◆ Available data
····················

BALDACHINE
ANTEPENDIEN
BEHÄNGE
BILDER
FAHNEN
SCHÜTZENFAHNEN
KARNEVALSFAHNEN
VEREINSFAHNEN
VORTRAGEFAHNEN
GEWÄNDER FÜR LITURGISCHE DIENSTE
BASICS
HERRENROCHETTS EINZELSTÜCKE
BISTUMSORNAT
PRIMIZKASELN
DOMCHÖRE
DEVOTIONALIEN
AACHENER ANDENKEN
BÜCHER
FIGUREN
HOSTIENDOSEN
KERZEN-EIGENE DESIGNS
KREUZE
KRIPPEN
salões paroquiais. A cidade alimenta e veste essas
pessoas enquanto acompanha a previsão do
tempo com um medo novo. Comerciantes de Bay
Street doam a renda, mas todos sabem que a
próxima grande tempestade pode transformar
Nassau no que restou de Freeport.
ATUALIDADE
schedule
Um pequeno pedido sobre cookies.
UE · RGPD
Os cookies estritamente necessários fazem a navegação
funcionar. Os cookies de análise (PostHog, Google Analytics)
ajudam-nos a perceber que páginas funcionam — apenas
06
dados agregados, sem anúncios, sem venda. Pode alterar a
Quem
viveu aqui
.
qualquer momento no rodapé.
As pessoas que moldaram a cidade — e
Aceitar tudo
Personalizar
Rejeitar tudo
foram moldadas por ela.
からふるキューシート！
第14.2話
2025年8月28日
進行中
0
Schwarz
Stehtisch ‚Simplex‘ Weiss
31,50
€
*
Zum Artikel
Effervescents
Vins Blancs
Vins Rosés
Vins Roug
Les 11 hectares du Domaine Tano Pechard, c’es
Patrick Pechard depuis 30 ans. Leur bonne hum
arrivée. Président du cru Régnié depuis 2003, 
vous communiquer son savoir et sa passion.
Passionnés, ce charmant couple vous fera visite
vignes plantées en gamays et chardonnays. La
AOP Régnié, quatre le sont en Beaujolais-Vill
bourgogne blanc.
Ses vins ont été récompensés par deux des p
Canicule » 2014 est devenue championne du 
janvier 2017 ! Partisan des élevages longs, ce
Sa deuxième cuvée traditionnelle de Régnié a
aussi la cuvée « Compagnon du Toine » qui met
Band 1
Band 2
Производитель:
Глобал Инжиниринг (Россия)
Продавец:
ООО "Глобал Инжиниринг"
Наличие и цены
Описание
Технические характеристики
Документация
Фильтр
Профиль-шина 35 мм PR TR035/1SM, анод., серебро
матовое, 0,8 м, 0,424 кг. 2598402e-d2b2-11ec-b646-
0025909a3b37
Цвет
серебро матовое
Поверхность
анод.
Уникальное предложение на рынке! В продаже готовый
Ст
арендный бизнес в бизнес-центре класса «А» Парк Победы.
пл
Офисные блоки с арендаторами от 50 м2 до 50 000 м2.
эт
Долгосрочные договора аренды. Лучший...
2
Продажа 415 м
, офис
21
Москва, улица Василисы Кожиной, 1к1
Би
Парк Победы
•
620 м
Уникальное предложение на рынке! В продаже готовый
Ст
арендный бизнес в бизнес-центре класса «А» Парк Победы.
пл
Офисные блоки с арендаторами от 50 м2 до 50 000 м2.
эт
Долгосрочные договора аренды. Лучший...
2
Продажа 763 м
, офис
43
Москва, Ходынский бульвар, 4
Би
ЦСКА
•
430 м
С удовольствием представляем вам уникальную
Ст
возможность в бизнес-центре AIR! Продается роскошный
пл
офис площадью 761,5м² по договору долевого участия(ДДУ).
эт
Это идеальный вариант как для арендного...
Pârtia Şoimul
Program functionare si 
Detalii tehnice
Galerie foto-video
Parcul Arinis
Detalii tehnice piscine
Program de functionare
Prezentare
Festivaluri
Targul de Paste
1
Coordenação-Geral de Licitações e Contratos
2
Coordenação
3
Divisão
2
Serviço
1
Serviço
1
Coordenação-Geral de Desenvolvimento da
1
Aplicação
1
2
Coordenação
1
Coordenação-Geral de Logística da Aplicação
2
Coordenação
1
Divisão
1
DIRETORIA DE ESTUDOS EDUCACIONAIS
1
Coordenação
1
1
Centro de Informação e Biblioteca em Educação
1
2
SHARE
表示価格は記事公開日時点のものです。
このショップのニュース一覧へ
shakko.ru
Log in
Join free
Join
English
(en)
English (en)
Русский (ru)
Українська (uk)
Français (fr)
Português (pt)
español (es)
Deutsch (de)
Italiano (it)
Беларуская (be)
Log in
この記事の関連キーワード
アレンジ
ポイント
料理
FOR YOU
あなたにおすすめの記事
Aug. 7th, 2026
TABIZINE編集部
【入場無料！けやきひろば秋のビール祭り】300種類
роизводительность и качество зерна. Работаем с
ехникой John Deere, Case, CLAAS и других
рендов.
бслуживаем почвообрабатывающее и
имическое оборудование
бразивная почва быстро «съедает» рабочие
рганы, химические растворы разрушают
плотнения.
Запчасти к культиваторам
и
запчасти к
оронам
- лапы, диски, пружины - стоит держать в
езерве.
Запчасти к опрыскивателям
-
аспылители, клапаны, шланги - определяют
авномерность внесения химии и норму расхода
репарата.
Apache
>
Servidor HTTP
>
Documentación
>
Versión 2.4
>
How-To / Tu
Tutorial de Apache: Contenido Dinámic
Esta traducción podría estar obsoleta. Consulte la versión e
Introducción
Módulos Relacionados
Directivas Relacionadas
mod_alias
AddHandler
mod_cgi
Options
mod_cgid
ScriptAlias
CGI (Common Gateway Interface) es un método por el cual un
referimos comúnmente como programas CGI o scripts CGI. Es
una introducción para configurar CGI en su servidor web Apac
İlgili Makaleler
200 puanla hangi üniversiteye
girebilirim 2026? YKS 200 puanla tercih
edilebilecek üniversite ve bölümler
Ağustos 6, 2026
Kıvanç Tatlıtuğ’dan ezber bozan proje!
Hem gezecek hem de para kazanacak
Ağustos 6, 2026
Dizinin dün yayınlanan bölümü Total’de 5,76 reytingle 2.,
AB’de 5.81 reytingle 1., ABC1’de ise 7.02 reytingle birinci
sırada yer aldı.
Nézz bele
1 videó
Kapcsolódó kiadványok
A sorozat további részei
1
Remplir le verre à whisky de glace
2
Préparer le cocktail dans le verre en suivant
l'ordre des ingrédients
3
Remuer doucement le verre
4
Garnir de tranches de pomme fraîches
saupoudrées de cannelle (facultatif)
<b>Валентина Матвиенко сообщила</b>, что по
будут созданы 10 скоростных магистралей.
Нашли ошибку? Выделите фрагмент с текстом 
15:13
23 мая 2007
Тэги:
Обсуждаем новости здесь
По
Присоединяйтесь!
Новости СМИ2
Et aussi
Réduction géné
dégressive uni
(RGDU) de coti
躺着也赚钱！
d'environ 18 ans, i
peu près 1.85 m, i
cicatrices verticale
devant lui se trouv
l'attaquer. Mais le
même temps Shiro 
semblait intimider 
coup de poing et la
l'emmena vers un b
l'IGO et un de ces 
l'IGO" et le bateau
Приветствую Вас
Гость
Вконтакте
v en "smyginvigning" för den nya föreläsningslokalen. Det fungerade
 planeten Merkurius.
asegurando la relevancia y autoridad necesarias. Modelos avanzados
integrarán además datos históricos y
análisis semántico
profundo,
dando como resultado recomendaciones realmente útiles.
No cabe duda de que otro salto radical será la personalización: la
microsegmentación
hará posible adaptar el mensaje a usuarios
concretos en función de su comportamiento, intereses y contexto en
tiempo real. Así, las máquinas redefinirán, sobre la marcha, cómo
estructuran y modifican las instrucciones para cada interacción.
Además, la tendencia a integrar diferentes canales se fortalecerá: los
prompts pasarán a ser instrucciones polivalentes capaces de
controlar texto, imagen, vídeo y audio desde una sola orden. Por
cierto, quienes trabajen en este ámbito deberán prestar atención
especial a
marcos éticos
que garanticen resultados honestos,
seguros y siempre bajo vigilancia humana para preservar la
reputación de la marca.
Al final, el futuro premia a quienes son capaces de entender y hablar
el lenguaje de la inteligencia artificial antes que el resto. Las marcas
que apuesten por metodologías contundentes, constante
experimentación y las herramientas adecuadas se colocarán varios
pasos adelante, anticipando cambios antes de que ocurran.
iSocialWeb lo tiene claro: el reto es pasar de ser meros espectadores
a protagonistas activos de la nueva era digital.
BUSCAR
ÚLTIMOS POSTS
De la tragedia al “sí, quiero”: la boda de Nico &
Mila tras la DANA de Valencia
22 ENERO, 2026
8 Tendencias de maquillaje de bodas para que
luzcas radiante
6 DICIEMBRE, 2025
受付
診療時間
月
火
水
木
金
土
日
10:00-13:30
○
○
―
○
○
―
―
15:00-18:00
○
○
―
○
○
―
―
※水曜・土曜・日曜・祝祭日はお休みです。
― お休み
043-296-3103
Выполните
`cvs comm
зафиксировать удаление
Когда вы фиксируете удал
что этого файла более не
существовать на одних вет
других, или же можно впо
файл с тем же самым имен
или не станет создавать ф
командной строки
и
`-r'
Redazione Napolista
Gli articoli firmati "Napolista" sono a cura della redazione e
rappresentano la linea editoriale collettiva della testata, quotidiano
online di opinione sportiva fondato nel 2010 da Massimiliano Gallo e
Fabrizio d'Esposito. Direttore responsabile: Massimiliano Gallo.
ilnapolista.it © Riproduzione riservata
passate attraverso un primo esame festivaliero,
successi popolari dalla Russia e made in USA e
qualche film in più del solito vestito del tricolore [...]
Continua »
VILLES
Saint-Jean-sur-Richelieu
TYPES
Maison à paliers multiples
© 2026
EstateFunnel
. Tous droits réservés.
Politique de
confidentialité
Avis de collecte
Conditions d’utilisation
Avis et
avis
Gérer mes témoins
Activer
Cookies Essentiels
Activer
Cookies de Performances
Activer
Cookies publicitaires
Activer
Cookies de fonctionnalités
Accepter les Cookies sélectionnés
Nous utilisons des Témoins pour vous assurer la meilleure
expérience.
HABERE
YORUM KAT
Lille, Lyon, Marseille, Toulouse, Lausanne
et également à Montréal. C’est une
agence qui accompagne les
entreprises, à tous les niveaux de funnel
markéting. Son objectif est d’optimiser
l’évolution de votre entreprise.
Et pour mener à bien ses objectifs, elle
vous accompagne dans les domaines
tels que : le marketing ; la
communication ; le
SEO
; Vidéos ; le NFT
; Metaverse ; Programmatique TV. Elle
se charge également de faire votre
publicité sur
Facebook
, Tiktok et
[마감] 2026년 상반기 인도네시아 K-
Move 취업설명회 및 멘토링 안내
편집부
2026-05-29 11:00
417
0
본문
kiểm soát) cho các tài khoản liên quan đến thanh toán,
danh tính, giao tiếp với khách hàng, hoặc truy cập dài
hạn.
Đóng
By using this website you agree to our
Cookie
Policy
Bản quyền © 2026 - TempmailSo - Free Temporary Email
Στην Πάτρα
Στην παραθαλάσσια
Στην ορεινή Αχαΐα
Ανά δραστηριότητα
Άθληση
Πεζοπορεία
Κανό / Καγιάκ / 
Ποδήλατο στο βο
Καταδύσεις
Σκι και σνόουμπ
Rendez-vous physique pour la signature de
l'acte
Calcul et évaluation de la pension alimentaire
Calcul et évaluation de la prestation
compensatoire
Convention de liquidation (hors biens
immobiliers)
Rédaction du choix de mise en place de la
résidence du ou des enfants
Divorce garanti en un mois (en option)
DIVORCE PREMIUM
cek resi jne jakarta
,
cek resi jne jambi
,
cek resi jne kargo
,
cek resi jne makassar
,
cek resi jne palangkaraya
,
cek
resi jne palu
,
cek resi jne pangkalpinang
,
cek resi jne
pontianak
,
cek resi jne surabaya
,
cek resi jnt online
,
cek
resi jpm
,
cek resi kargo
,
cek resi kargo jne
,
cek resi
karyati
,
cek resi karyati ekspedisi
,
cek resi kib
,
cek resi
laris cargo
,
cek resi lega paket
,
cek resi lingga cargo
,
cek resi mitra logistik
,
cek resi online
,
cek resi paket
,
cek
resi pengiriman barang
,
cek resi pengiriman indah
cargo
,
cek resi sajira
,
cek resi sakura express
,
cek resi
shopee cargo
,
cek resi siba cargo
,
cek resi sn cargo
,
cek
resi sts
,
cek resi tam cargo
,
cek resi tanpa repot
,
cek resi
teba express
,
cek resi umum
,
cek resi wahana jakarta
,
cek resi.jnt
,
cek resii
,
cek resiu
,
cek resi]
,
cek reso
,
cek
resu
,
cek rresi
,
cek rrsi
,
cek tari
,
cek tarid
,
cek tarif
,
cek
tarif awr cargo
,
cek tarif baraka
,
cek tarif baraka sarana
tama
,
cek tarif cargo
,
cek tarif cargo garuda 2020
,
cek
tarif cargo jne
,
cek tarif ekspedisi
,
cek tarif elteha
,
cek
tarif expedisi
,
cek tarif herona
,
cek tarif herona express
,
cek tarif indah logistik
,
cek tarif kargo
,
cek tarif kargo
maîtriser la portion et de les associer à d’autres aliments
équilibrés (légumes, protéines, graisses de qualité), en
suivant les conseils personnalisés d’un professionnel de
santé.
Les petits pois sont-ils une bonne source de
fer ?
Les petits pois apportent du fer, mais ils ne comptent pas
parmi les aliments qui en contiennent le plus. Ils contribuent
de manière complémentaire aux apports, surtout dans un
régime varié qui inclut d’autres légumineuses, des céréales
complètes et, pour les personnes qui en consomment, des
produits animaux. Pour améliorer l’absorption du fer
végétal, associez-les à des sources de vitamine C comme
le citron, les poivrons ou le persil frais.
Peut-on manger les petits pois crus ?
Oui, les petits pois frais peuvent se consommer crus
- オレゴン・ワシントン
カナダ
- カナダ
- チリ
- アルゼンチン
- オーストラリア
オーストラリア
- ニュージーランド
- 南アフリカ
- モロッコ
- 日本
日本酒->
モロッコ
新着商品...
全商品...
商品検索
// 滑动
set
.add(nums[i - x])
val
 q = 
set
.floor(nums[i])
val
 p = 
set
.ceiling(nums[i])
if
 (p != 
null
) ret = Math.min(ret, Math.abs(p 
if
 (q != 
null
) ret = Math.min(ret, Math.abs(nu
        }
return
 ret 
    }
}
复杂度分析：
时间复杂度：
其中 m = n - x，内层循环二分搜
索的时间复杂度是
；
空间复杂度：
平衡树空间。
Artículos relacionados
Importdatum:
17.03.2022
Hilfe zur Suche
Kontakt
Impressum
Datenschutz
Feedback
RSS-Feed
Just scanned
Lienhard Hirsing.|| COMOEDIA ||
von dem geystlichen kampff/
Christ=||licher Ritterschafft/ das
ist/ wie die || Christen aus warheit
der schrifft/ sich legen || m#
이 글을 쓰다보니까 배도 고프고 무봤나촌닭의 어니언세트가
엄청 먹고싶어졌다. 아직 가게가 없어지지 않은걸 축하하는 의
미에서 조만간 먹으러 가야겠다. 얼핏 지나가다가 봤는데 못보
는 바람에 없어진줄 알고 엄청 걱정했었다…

····················

◆ Task statement
Can you quote the records word for word, from their very first line down to and including the line that contains "Sa deuxième cuvée traditionnelle de Régnié a"?

◆ Reply to the task
BALDACHINE
ANTEPENDIEN
BEHÄNGE
BILDER
FAHNEN
SCHÜTZENFAHNEN
KARNEVALSFAHNEN
VEREINSFAHNEN
VORTRAGEFAHNEN
GEWÄNDER FÜR LITURGISCHE DIENSTE
BASICS
HERRENROCHETTS EINZELSTÜCKE
BISTUMSORNAT
PRIMIZKASELN
DOMCHÖRE
DEVOTIONALIEN
AACHENER ANDENKEN
BÜCHER
FIGUREN
HOSTIENDOSEN
KERZEN-EIGENE DESIGNS
KREUZE
KRIPPEN
salões paroquiais. A cidade alimenta e veste essas
pessoas enquanto acompanha a previsão do
tempo com um medo novo. Comerciantes de Bay
Street doam a renda, mas todos sabem que a
próxima grande tempestade pode transformar
Nassau no que restou de Freeport.
ATUALIDADE
schedule
Um pequeno pedido sobre cookies.
UE · RGPD
Os cookies estritamente necessários fazem a navegação
funcionar. Os cookies de análise (PostHog, Google Analytics)
ajudam-nos a perceber que páginas funcionam — apenas
06
dados agregados, sem anúncios, sem venda. Pode alterar a
Quem
viveu aqui
.
qualquer momento no rodapé.
As pessoas que moldaram a cidade — e
Aceitar tudo
Personalizar
Rejeitar tudo
foram moldadas por ela.
からふるキューシート！
第14.2話
2025年8月28日
進行中
0
Schwarz
Stehtisch ‚Simplex‘ Weiss
31,50
€
*
Zum Artikel
Effervescents
Vins Blancs
Vins Rosés
Vins Roug
Les 11 hectares du Domaine Tano Pechard, c’es
Patrick Pechard depuis 30 ans. Leur bonne hum
arrivée. Président du cru Régnié depuis 2003, 
vous communiquer son savoir et sa passion.
Passionnés, ce charmant couple vous fera visite
vignes plantées en gamays et chardonnays. La
AOP Régnié, quatre le sont en Beaujolais-Vill
bourgogne blanc.
Ses vins ont été récompensés par deux des p
Canicule » 2014 est devenue championne du 
janvier 2017 ! Partisan des élevages longs, ce
Sa deuxième cuvée traditionnelle de Régnié a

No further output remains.